#### Data section:
-=-=-
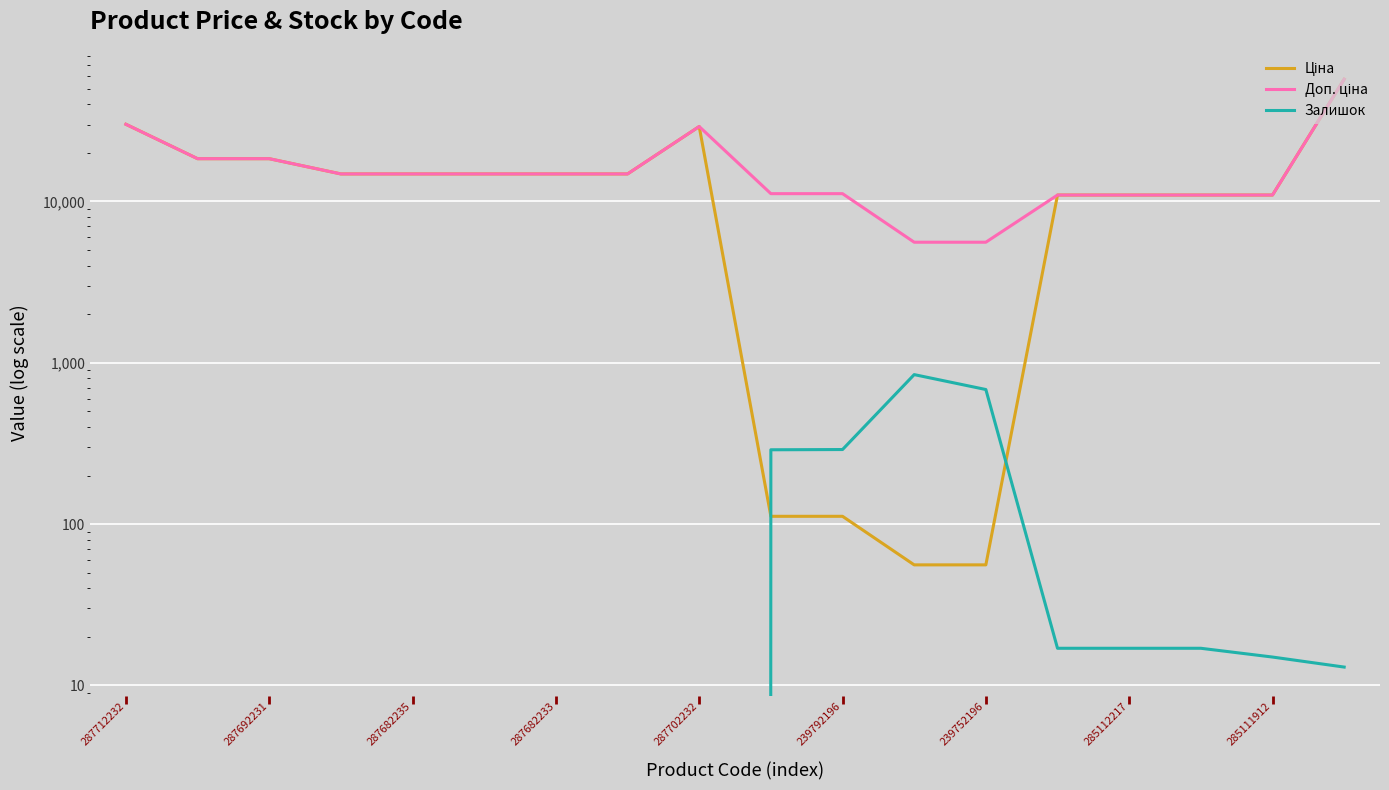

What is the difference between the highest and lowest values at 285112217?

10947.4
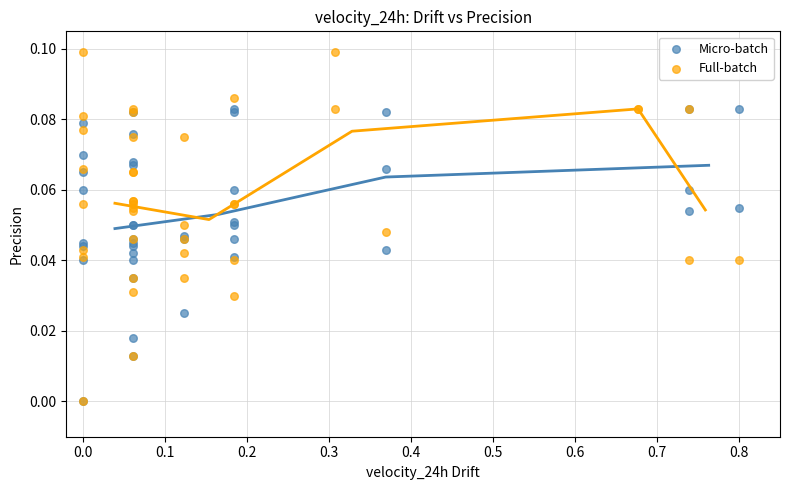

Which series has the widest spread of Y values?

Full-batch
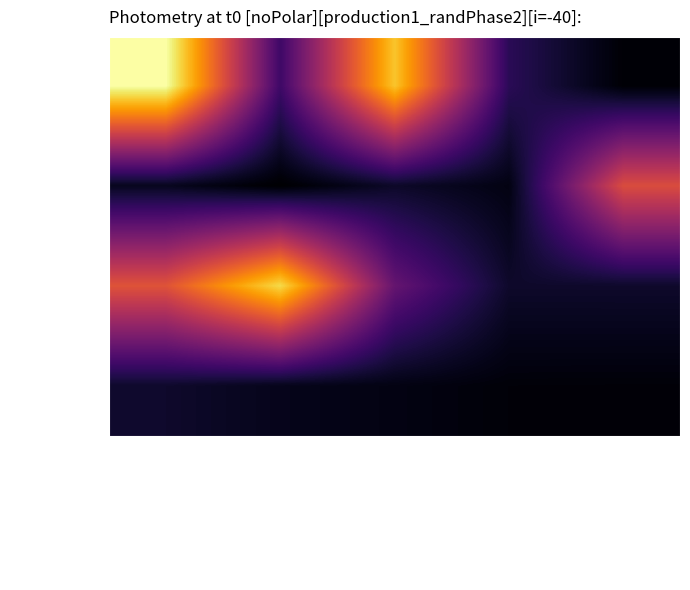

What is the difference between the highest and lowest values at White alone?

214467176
-=-=-
#### Job item:
Copy out every line of the listing above word for word, omitting the pictures.

#### Reply to the exercise:
What is the difference between the highest and lowest values at 285112217?

10947.4

Which series has the widest spread of Y values?

Full-batch

What is the difference between the highest and lowest values at White alone?

214467176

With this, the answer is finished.